Anonymous ID: d7a358 Oct. 24, 2022, 7:25 a.m. No.17705687   🗄️.is 🔗kun   >>5691 >>5703 >>5718 >>5725

NASA Astronomy Picture of the Day

Oct 23 2022

 

Milky Way and Zodiacal Light over Australian Pinnacles

 

What strange world is this? Earth. In the foreground of the featured image are the Pinnacles, unusual rock spires in Nambung National Park in Western Australia. Made of ancient sea shells (limestone), how these human-sized picturesque spires formed remains a topic of research. The picturesque panorama was taken in 2017 September. A ray of zodiacal light, sunlight reflected by dust grains orbiting between the planets in the Solar System, rises from the horizon near the image center. Arching across the top is the central band of our Milky Way Galaxy.
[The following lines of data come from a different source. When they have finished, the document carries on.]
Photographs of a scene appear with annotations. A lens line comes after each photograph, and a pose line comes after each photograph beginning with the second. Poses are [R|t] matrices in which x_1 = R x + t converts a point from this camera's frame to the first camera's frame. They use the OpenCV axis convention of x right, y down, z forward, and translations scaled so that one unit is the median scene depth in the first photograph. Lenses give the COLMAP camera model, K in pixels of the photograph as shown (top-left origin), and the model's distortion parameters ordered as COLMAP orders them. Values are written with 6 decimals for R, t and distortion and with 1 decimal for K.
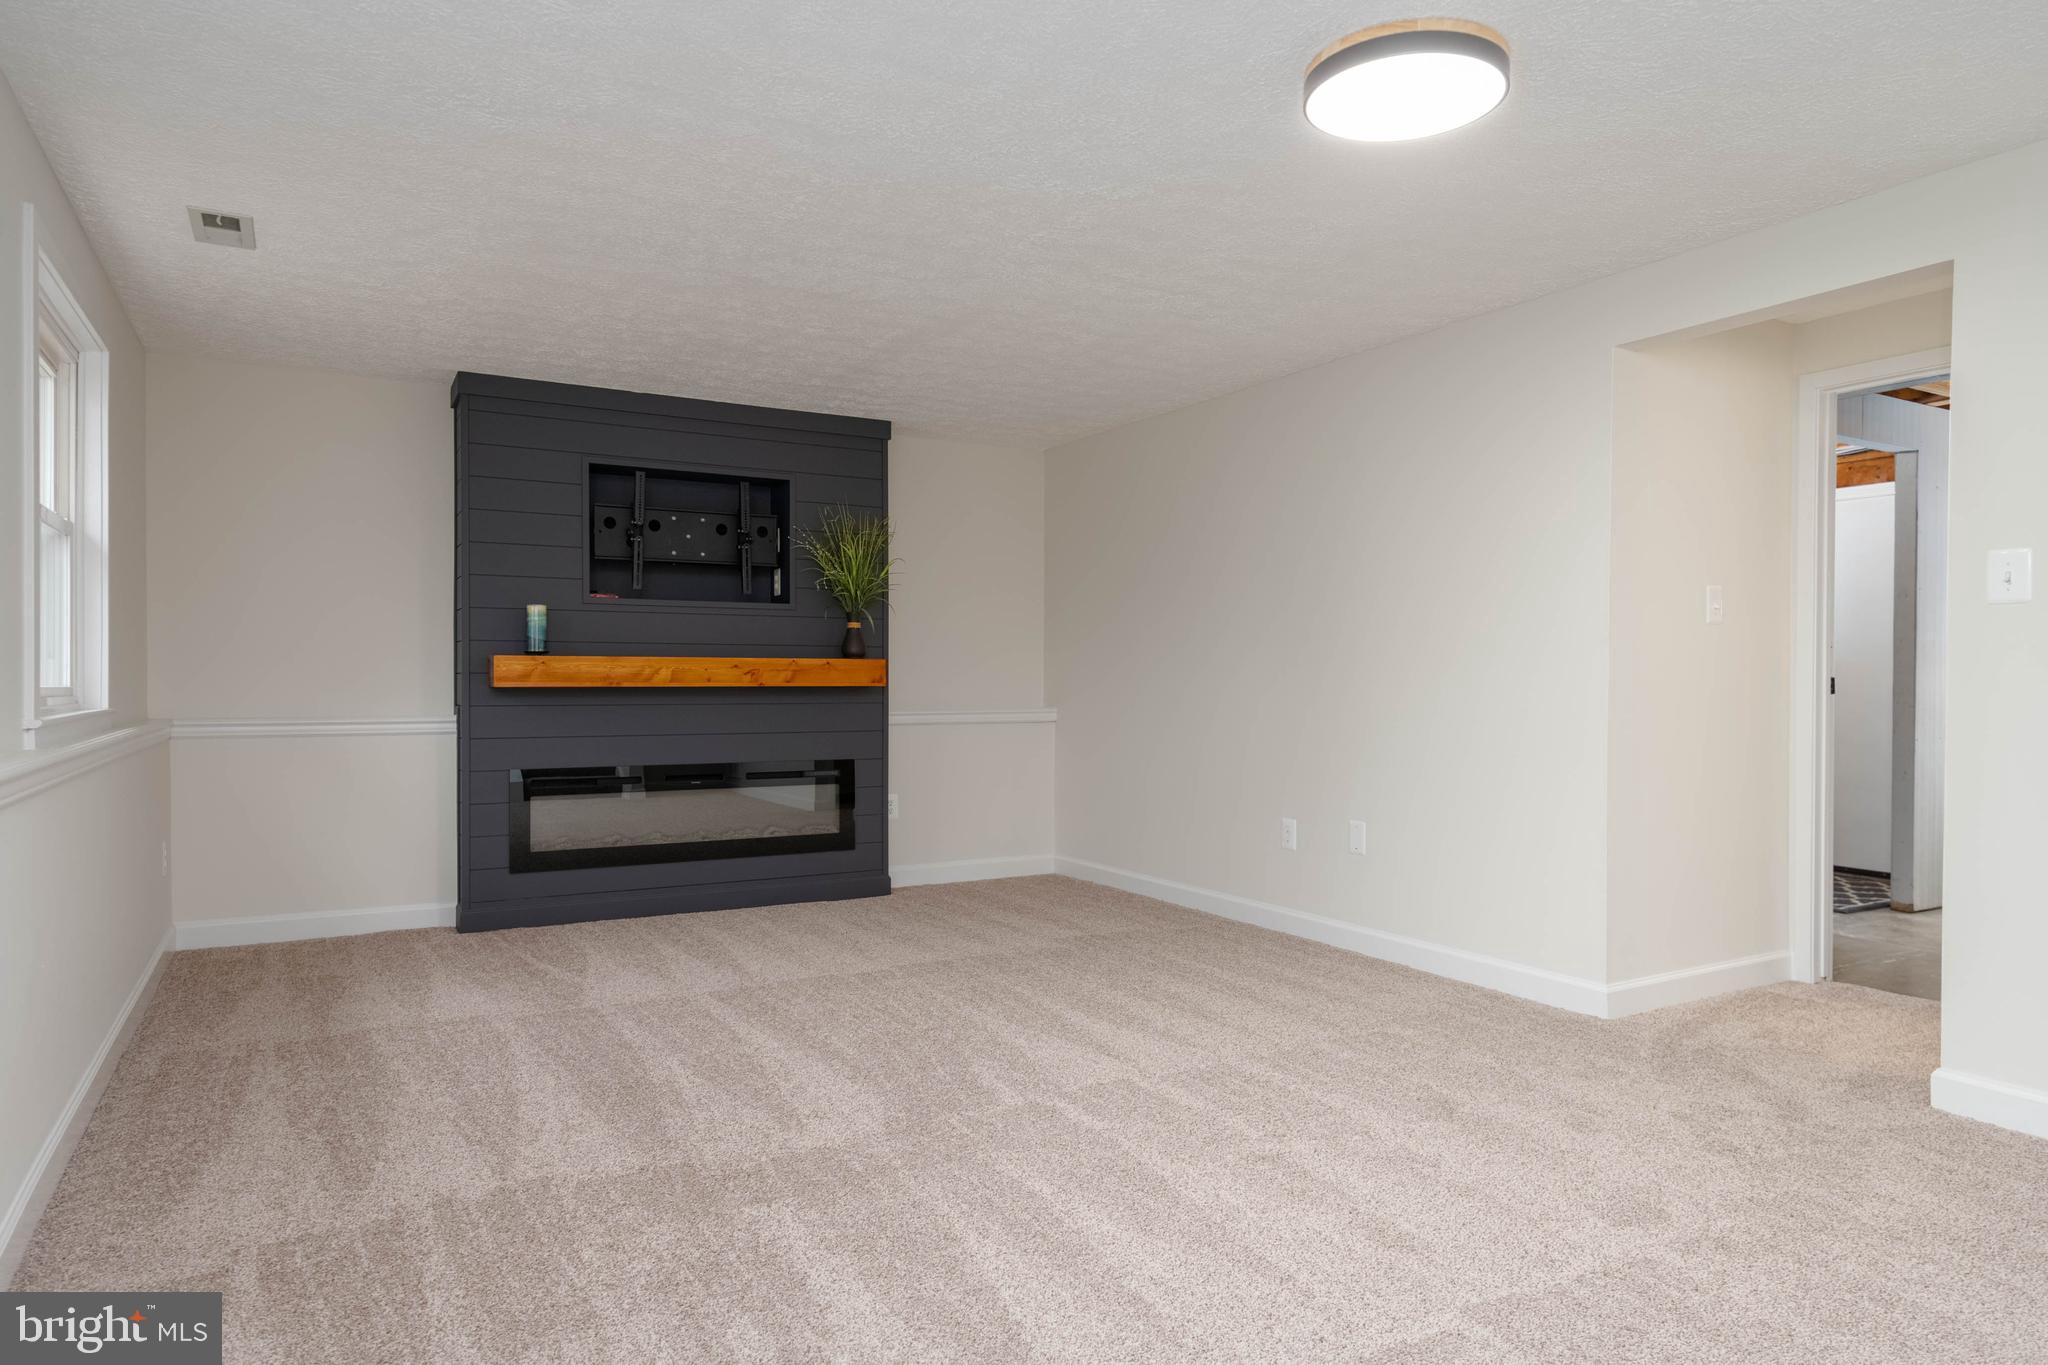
lens RADIAL K [[1251.9, 0, 1024.0], [0, 1251.9, 682.5], [0, 0, 1]] dist [0.008907, 0.001261]
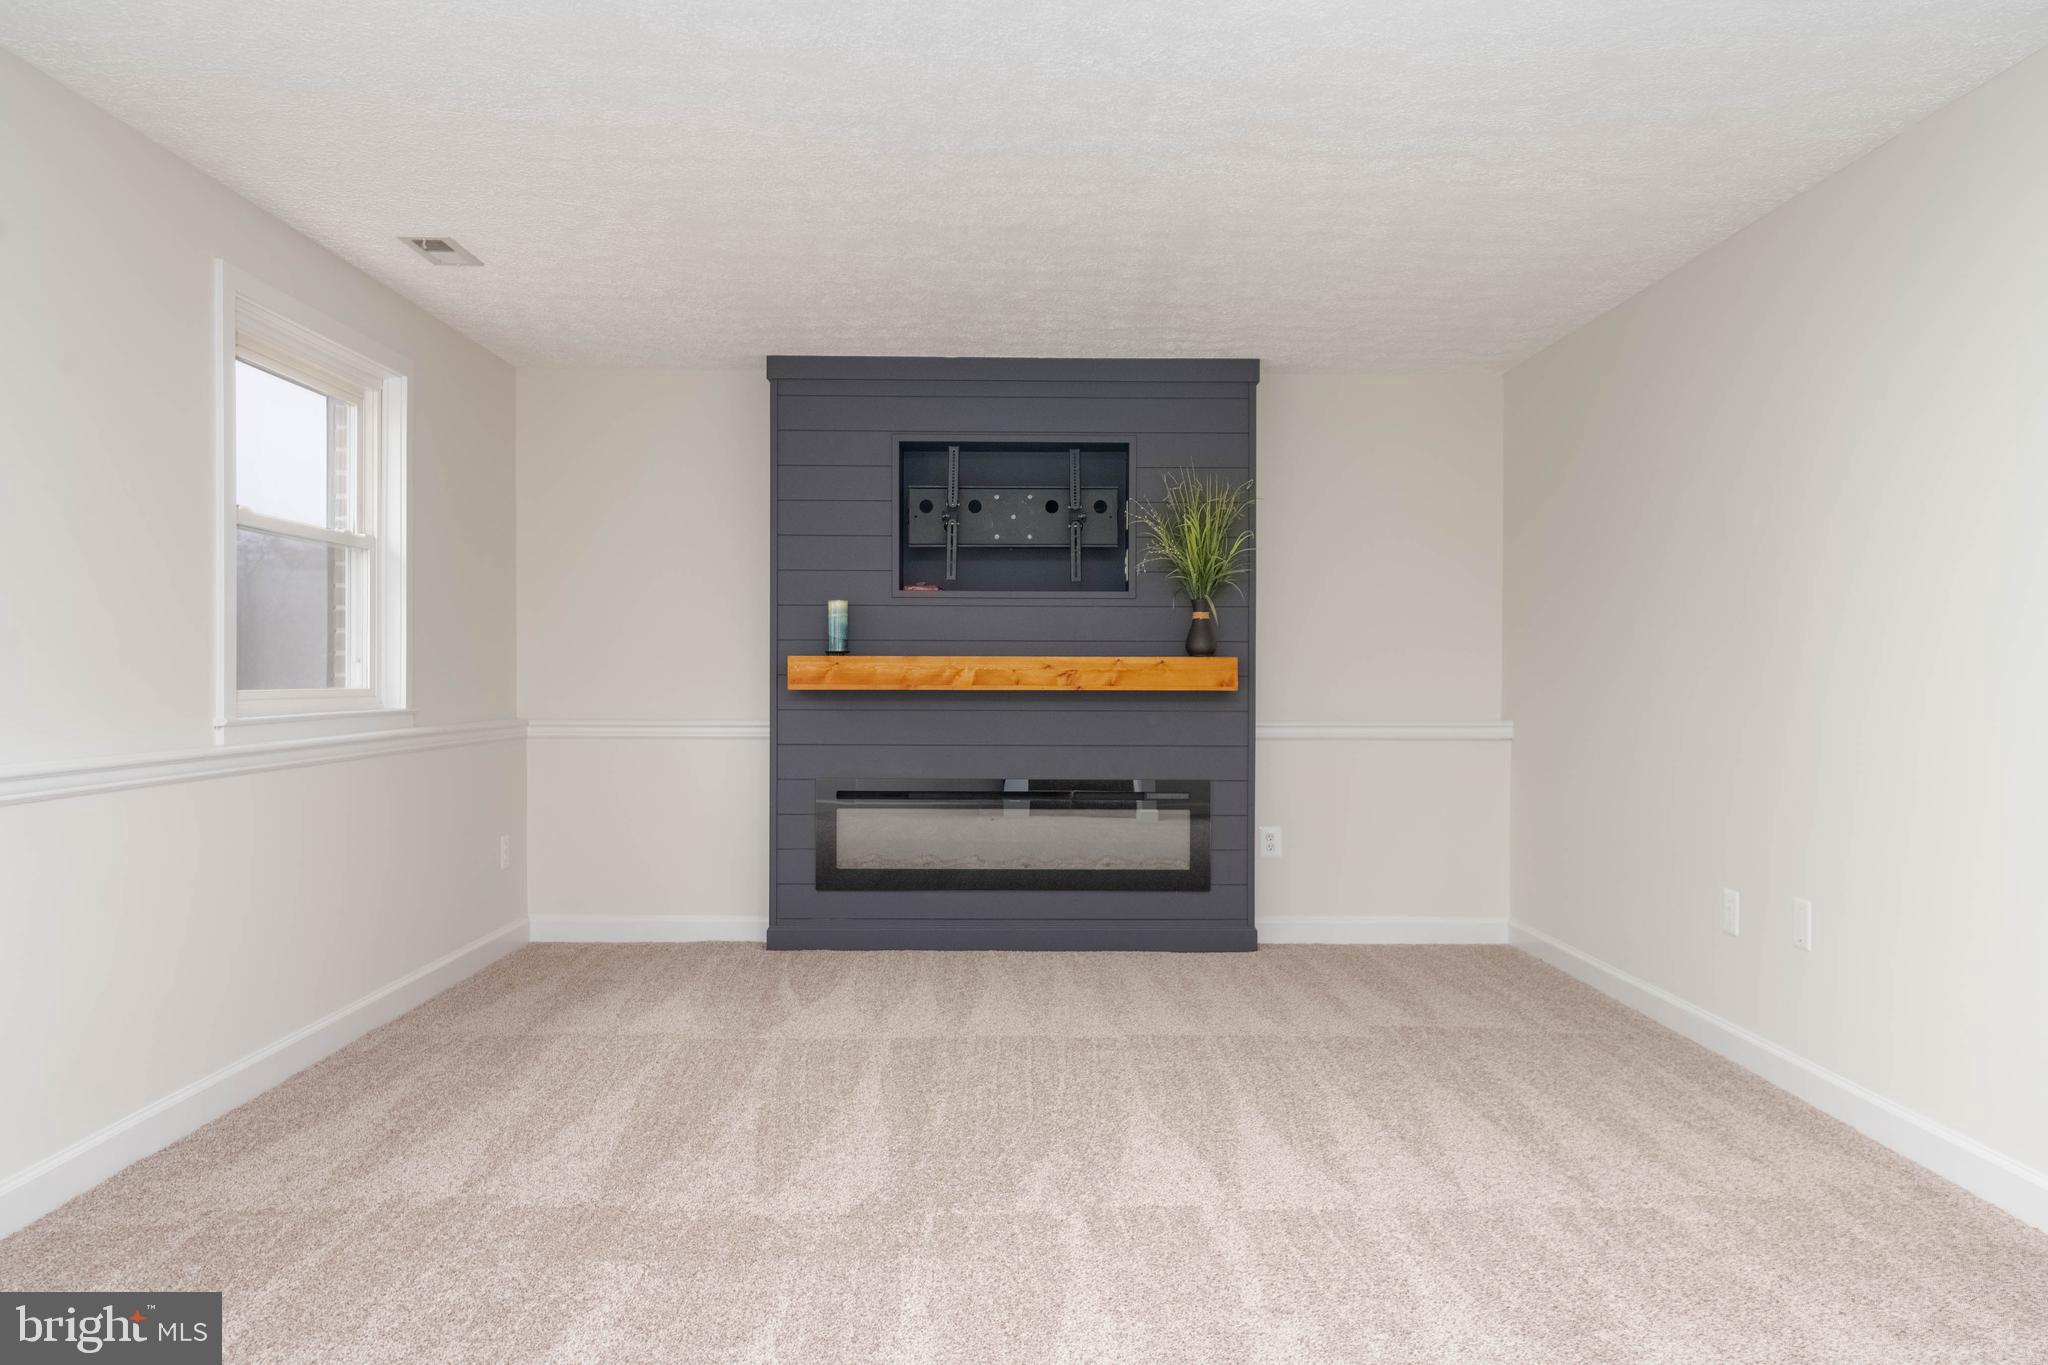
lens RADIAL K [[1547.2, 0, 1024.0], [0, 1547.2, 682.5], [0, 0, 1]] dist [0.027401, 0.001953]
pose [[0.872116, 0.002406, -0.489294, 0.283503], [-0.002630, 0.999997, 0.000231, -0.002450], [0.489293, 0.001086, 0.872119, 0.074858]]
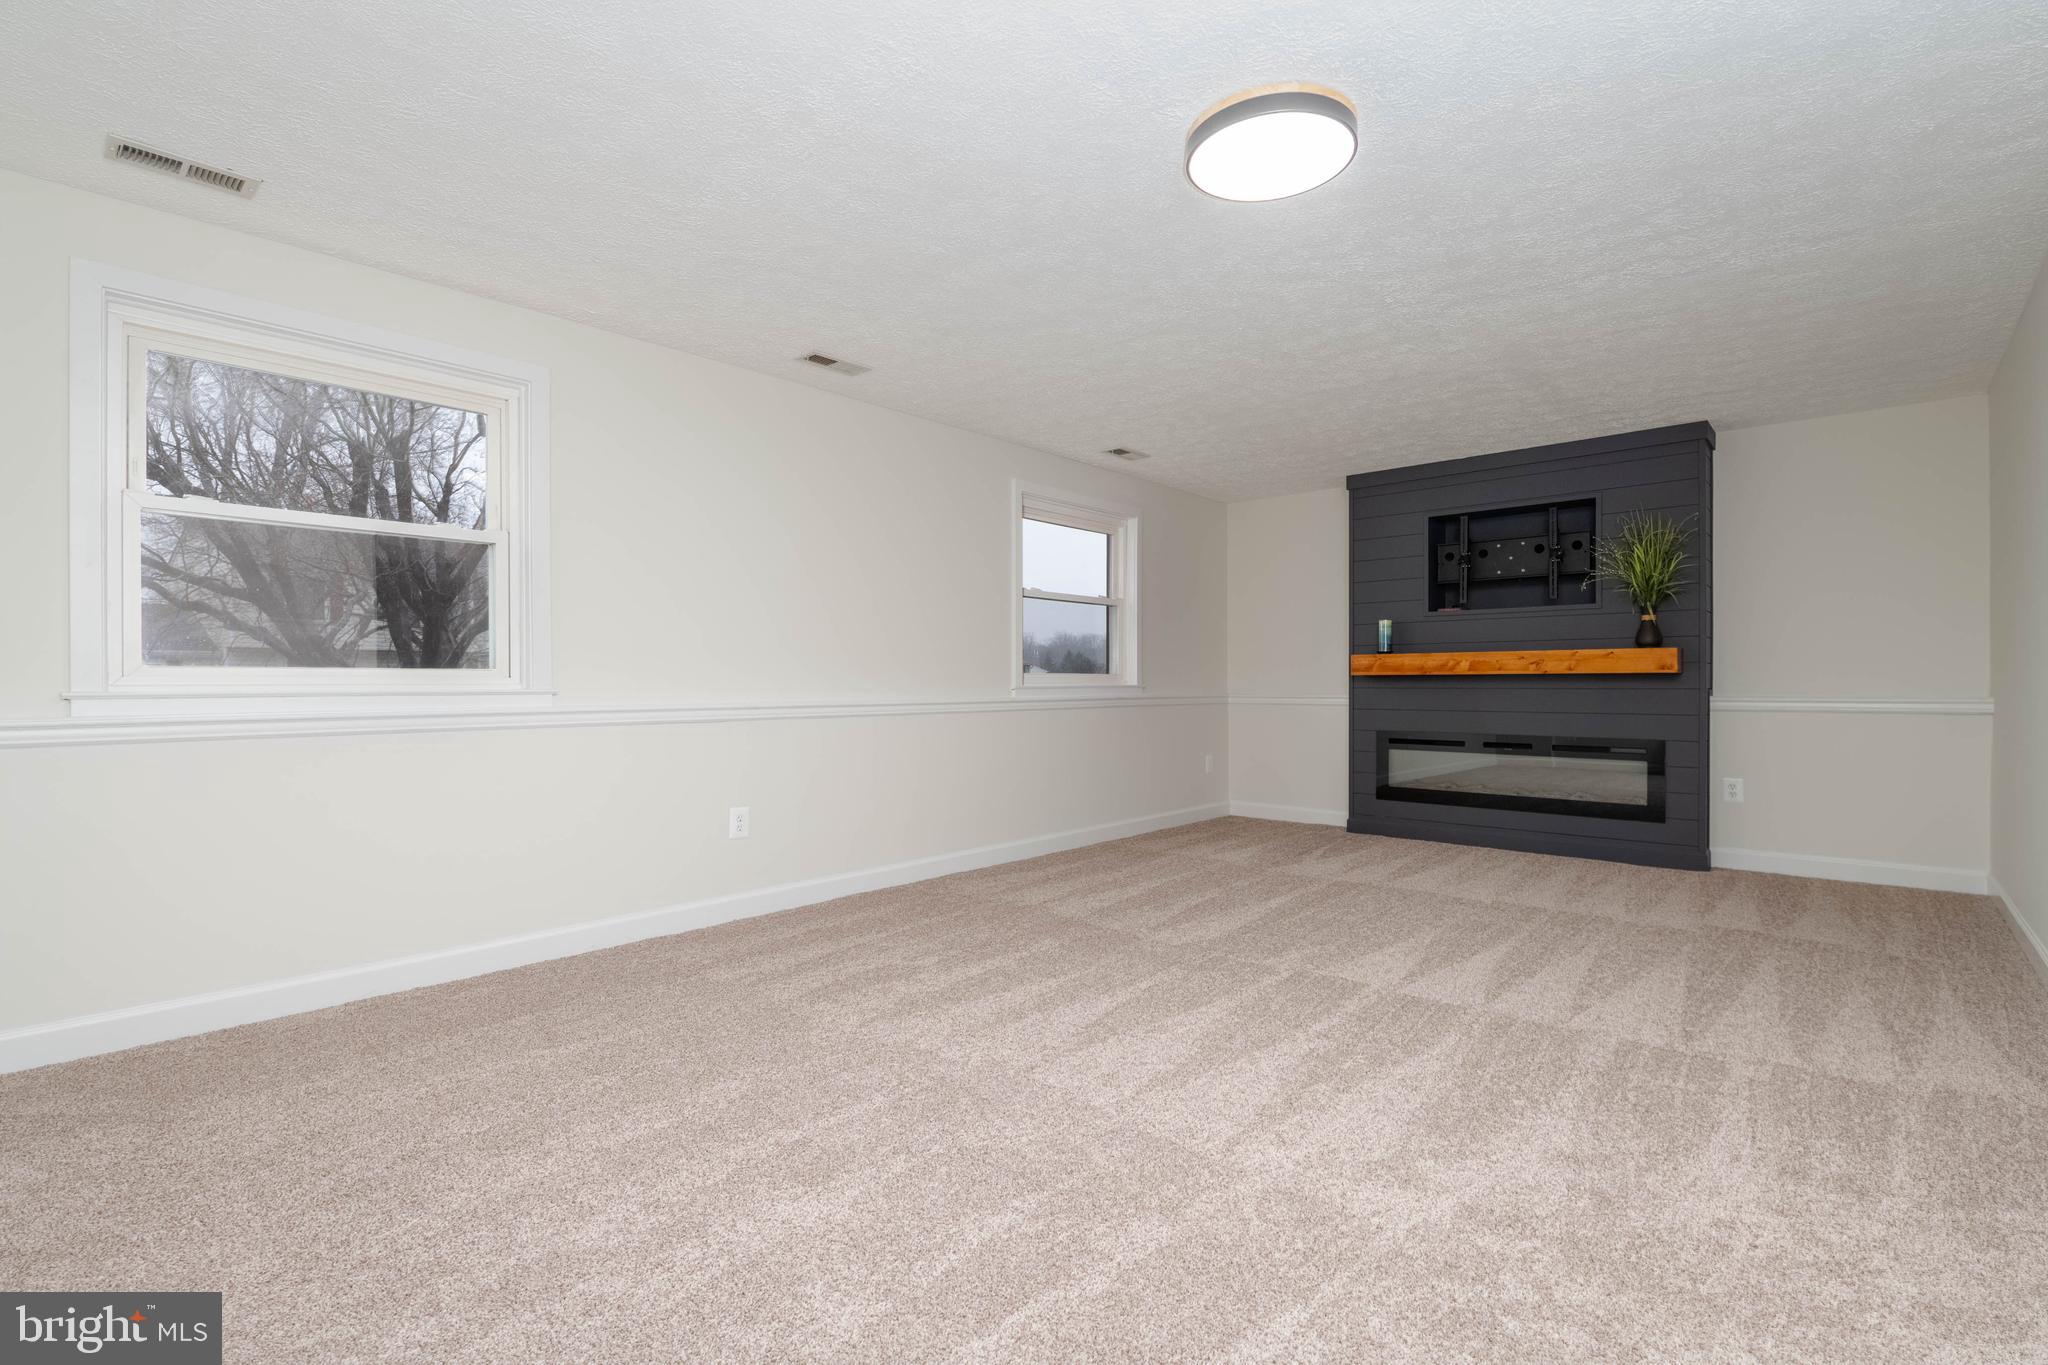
lens RADIAL K [[925.5, 0, 1024.0], [0, 925.5, 682.5], [0, 0, 1]] dist [-0.000670, -0.008731]
pose [[0.301963, -0.004380, -0.953309, 0.523532], [-0.001552, 0.999986, -0.005086, 0.018112], [0.953318, 0.003015, 0.301952, 0.255573]]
The planets Jupiter and Saturn, as well as several famous stars are also visible in the background night sky.

 

https://apod.nasa.gov/apod/ap221023.html

Anonymous ID: d7a358 Oct. 24, 2022, 7:32 a.m. No.17705691   🗄️.is 🔗kun   >>5703 >>5718 >>5725

>>17705687

 

Oct 24 2022

 

Clouds Around Galaxy Andromeda

 

What are those red clouds surrounding the Andromeda galaxy? This galaxy, M31, is often imaged by planet Earth-based astronomers. As the nearest large spiral galaxy, it is a familiar sight with dark dust lanes, bright yellowish core, and spiral arms traced by clouds of bright blue stars. A mosaic of well-exposed broad and narrow-band image data, this deep portrait of our neighboring island universe offers strikingly unfamiliar features though, faint reddish clouds of glowing ionized hydrogen gas in the same wide field of view. Most of the ionized hydrogen clouds surely lie in the foreground of the scene, well within our Milky Way Galaxy. They are likely associated with the pervasive, dusty interstellar cirrus clouds scattered hundreds of light-years above our own galactic plane. Some of the clouds, however, occur right in the Andromeda galaxy itself, and some in M110, the small galaxy just below.